**Exercise instructions**:
Please copy the records exactly as they appear, with all pictures left out.

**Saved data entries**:
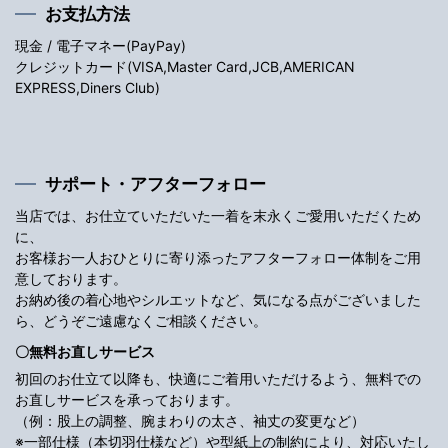
お支払方法
現金 / 電子マネー(PayPay)
クレジットカード(VISA,Master Card,JCB,AMERICAN
EXPRESS,Diners Club)
サポート・アフターフォロー
当店では、お仕立ていただいた一着を末永くご愛用いただくため
に、
お客様お一人おひとりに寄り添ったアフターフォロー体制をご用
意しております。
お納め後の着心地やシルエットなど、気になる点がございました
ら、どうぞご遠慮なくご相談ください。
〇無料お直しサービス
初回のお仕立て以降も、快適にご着用いただけるよう、無料での
お直しサービスを承っております。
（例：股上の調整、腕まわりの太さ、袖丈の変更など）
※一部仕様（本切羽仕様など）や型紙上の制約により、対応いたし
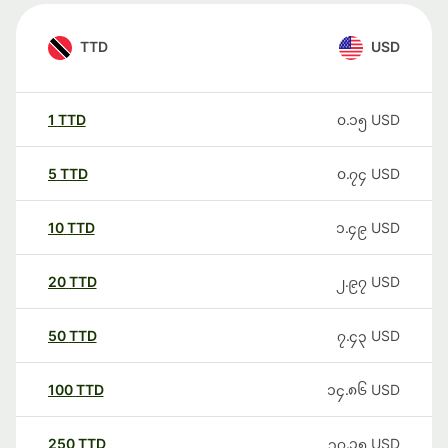
TTD
USD
1
TTD
၀.၁၅
USD
5
TTD
၀.၇၄
USD
10
TTD
၁.၄၉
USD
20
TTD
၂.၉၇
USD
50
TTD
၇.၄၃
USD
100
TTD
၁၄.၈၆
USD
250
TTD
၃၇.၁၅
USD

**Answer to this exercise**:
お支払方法
現金 / 電子マネー(PayPay)
クレジットカード(VISA,Master Card,JCB,AMERICAN
EXPRESS,Diners Club)
サポート・アフターフォロー
当店では、お仕立ていただいた一着を末永くご愛用いただくため
に、
お客様お一人おひとりに寄り添ったアフターフォロー体制をご用
意しております。
お納め後の着心地やシルエットなど、気になる点がございました
ら、どうぞご遠慮なくご相談ください。
〇無料お直しサービス
初回のお仕立て以降も、快適にご着用いただけるよう、無料での
お直しサービスを承っております。
（例：股上の調整、腕まわりの太さ、袖丈の変更など）
※一部仕様（本切羽仕様など）や型紙上の制約により、対応いたし
TTD
USD
1
TTD
၀.၁၅
USD
5
TTD
၀.၇၄
USD
10
TTD
၁.၄၉
USD
20
TTD
၂.၉၇
USD
50
TTD
၇.၄၃
USD
100
TTD
၁၄.၈၆
USD
250
TTD
၃၇.၁၅
USD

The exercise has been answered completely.